A Behanding in Spokane

There are a lot of things missing from Martin McDonagh’s new play, and, unfortunately, none of them are hands. Cleverly staged, swiftly directed and fortunately performed by a stellar company of actors, this dark comedy contains so many and varied problems within the script that, were it in the hands of a less-skilled creative team, it would be far less of a success.

Happily, it is in the hands of an almost unfairly talented team, containing the king of dark comedy himself, Christopher Walken. With wild eyes and unruly hair, Walken is truly unsettling as Carmichael, an elderly man who lost his hand to a cruel prank when he was a teenager and has spent the past 47 years searching for it. His latest tip has led him to a small town, complete with small town crooks who attempt to swindle him out of the financial reward for returning his hand. Toby (Anthony Mackie) and Marilyn (Zoe Kazan), quickly realize they’re in way over their heads as Walken’s cold, calculated anger rapidly transforms into even more coldly calculated murder. Completing the gang of misfits is Mervyn, the hotel clerk, who apparently doesn’t care about anything except a speed deal gone wrong and monkeys at the local zoo.
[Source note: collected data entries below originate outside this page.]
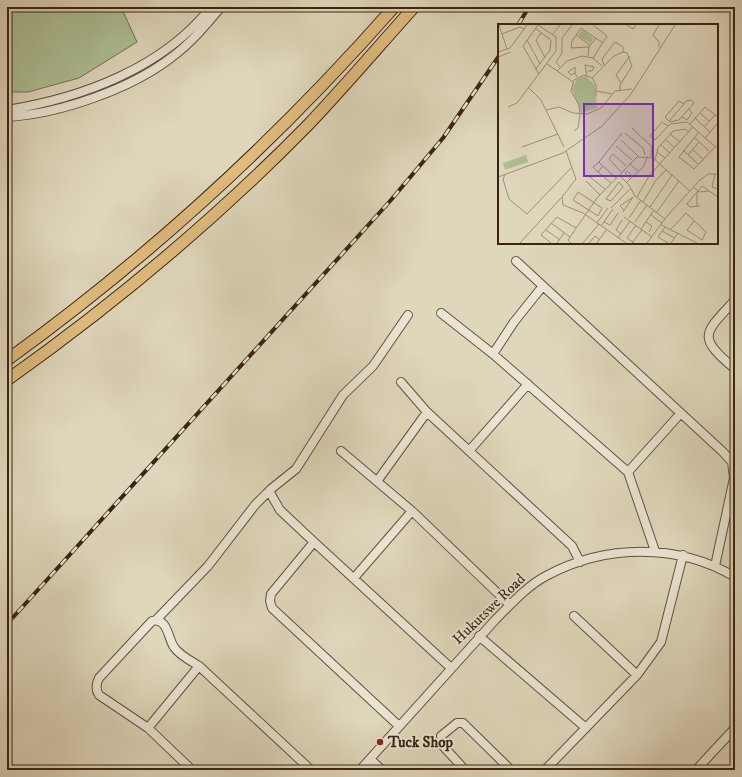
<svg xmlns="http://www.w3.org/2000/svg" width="742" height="777" font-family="'IM FELL DW Pica',serif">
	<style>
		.green { fill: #adbf94; stroke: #747252 }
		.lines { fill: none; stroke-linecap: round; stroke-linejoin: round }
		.minor-casing { stroke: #63513c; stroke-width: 10 }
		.highway-casing { stroke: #3a2411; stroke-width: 13 }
		.minor { stroke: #eae5d3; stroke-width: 8 }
		.highway { stroke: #e0bc7e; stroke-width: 11 }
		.rail-casing { stroke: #3a2411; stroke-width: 4 }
		.rail { stroke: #eae5d3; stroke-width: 2.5; stroke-dasharray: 8; stroke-linecap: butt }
		.poi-dot { fill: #8f2418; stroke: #eae5d3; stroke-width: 1.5 }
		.labels { text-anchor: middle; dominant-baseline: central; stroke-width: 3.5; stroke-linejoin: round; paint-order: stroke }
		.street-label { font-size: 15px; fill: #3a2411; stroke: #eae5d3 }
		.poi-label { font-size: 15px; font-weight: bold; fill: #3a2411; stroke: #eae5d3; text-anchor: start }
		.inset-road { fill: none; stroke: #9d8f78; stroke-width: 1 }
		.view { fill: #7b2cbf; fill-opacity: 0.15; stroke: #7b2cbf; stroke-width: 2 }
		.inset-edge { fill: none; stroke: #3a2411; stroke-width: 2 }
	</style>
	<rect width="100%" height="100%" fill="#dfd7bc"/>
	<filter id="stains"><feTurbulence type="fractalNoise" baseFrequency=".005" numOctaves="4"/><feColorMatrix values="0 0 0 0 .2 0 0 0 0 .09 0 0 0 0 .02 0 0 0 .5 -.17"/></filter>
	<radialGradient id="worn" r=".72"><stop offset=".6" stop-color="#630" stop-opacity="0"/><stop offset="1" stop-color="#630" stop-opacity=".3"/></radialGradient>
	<path class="green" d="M7,7H121L137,42L79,78L28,92H7Z"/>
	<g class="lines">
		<defs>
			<path id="minor" d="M7,110C82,98 163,68 211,7
				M7,117C59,114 131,89 172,57C191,43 206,25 221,7
				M516,261L723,452L732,462L734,478L715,566
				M735,300C704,334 696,336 735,369
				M441,313L493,354L628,472L655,551
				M493,354L514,322L542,287
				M401,382L427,412L572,546L580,562
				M341,451L412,511L510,605
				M469,451L528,384
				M628,472L680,414
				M378,480L427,412
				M269,491L280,510L314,542
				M354,578L412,511
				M574,616L637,675
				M156,620L208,566L255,505L271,489L296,469L343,395L373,366L408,315
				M479,636L586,728
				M399,726L272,608L270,601L271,594L314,542L451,668
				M148,728L99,695C95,689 96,684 99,678L152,621C168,617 168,639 174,647C179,655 191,661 199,666
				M370,759L382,770
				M192,770L148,728L199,666L311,770
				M360,770L496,619C511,604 527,586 546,576C605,544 678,543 735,577
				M465,770L443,746L441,736L457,723H463L511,770
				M545,770L637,675L661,642L683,555
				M696,770L735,728"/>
			<path id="highway" d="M7,360C151,256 277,140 394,7
				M7,380C114,304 217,218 309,124C345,86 379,46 414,7"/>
		</defs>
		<use href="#minor" class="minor-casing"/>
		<use href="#highway" class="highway-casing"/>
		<use href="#minor" class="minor"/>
		<use href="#highway" class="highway"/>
		<defs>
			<path id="rail" d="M518,25L529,7
				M7,624L391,200L443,138L499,56"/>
		</defs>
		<use href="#rail" class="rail-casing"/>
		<use href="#rail" class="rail"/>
	</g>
	<circle class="poi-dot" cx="380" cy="742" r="4"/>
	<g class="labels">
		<g class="street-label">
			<text transform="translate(489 609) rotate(-44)">Hukutswe Road</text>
		</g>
		<g class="poi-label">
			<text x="388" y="742">Tuck Shop</text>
		</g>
	</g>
	<g transform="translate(498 24)">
		<rect width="220" height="220" fill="#dfd7bc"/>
		<path d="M84,5L95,14L93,19L80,12ZM87,52L97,61L99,84L83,89L74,65L79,55ZM28,131L30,138L7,146L5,139Z" fill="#adbf94"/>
		<path class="inset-road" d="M1,1L9,25M40,1L25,22L41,50M129,1L135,5L138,1M37,4L53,16L52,26L37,46M43,9L38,16L47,34M4,10L22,3L26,5M54,11L62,1M78,11L92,21M29,16L42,40M91,23L73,24L74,17L83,4L105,19M161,23V18L155,11L161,1M0,28L12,24L29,1M90,32L91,23L98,14M0,33L13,28M95,34L109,12L95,1M49,40L75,58M106,41L104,35L117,18L125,23V28M62,43L58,38L64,29V14L74,1M59,47L69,37L84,32L95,34L104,42M77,49V43L70,48L73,51L77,49L79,53M89,52L87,41L96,43L94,47H90M94,54L116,32L125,28L129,29L134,42L122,61V66M123,59L118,51L132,32M31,64L43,76L66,123M98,67L114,70M10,83L19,79L58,27V13L40,1M48,86L61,83L75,89L89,90L103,84L117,67L134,65M202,89L211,97M184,93L189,96L194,89L191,85M197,94L212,108M171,97L186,80L188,77L193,76L196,79L181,96L172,98L167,93L181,77L186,80M192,100L207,83L220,93M170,102L164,98L152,112L157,116L172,100L189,98L220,125M206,103L217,91M134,104L154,123L153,133M76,107L80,104L82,90L81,81L73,67L76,56L86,51L94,54L98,61V72M201,108L181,133L196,145L217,123M127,109L145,124L147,131M172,110L182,118M196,113L211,127M207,114L220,99M123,116L140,132M168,116L177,124M163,121L172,129M118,122L134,136M24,123L60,110M185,126L200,140M195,126L205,135M68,127L78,155L64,173L65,181L85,189L128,219M159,128L167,134L195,103M190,131L201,118M157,136L160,124L175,107L187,105L191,108M101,138L124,109M131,139L141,148M100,148L95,143L101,138L104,142M123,148L111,135L115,130L128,142M217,150L214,163L220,165M7,151L5,155L11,175L29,190L74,143M121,151L131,161L137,172L167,195M0,153L65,129L104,102L133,70L177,1M92,153L107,165M133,155L127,149L129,147L135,153M88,157L102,171M121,158L125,163L113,177L108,175ZM129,158L145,143L150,132M113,159L100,148L105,142L118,154M195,163L201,168L211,167M80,168L104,184L100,192L75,176ZM199,168V182M139,173L151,152L167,134M145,178L158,156L168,146M202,182L192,183L189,180L204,162L220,173M152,183L174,151M113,184L133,164M126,186L122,182L135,173M125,188L135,173M159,188L181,157M153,191L164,199M126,193L154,213M131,194L143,176M106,198L112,201L120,189M137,198L149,181M148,198L154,202L151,208M53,199L72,213M99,199L110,184M163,201L199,219M103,202L115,185M167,203L160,213L170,219M143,205L156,186M173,205L188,189L189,190L208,208L204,216L189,206L196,197M48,206L62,216M164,207L177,214M123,210L118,206L124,196M120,214L132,197M22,219L63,174M53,219L43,211L59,193L78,204M59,219L66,209M73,219L70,216L99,174L139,133L155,134L192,167M85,219L101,200M91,219L97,212L102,216M99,219L108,206M134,219L144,206M136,219L129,214L138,201M149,219L170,191L202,156L210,150H220M173,219L180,209"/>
		<path class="view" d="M86,80H155V152H86Z"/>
		<rect width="220" height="220" class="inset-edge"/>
	</g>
	<rect width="742" height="777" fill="none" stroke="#dfd7bc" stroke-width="24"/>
	<rect x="8" y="8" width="726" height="761" fill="none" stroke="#3a2411" stroke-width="2"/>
	<rect x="12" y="12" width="718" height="753" fill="none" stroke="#3a2411"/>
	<rect width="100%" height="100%" filter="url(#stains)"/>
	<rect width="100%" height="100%" fill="url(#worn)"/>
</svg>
A series of mishaps, mistakes and a lot of cultural stereotyping fill the next ninety minutes, along with an absurd amount of swearing. Yes, these people are nervous. Yes, these people are scared. But do they have to swear that much? After a few dozen f***’s, the language becomes tiresome and starts detracting from the actors’ performances, which are undoubtedly the best part of this production.

Kazan and Mackie deliver fine performances and Rockwell is particularly excellent as a man with no moral compass (but an apparent death wish). His delivery of a monologue explaining his latent desire to be a hero is truly entertaining; with well-timed physical gestures and calculated pausing, he manages to develop an actual character out of this thinly drawn sketch. His performance is so well-done that he actually almost steals a scene or two from Walken. But, with an appropriately gruesome grimace, Walken snatches it back.

This is Walken’s show, and no one can deny it. Whenever his character is offstage, it is undeniable that something is missing from this play. His lurking, menacing presence, his trademark way of speaking peppered with inflections and pauses, and his intangible ability to make almost anything seem creepy lift this production up from its mediocre script and transform it into a truly entertaining, funny, albeit dark, comedy. His one-sided phone conversation with his mother is one of the funniest monologues witnessed on stage in a long time.

Plot holes and a late-show twist weigh A Behanding in Spokane heavily, but the fact that the psychotic villain is played by Christopher Walken makes almost all of them excusable.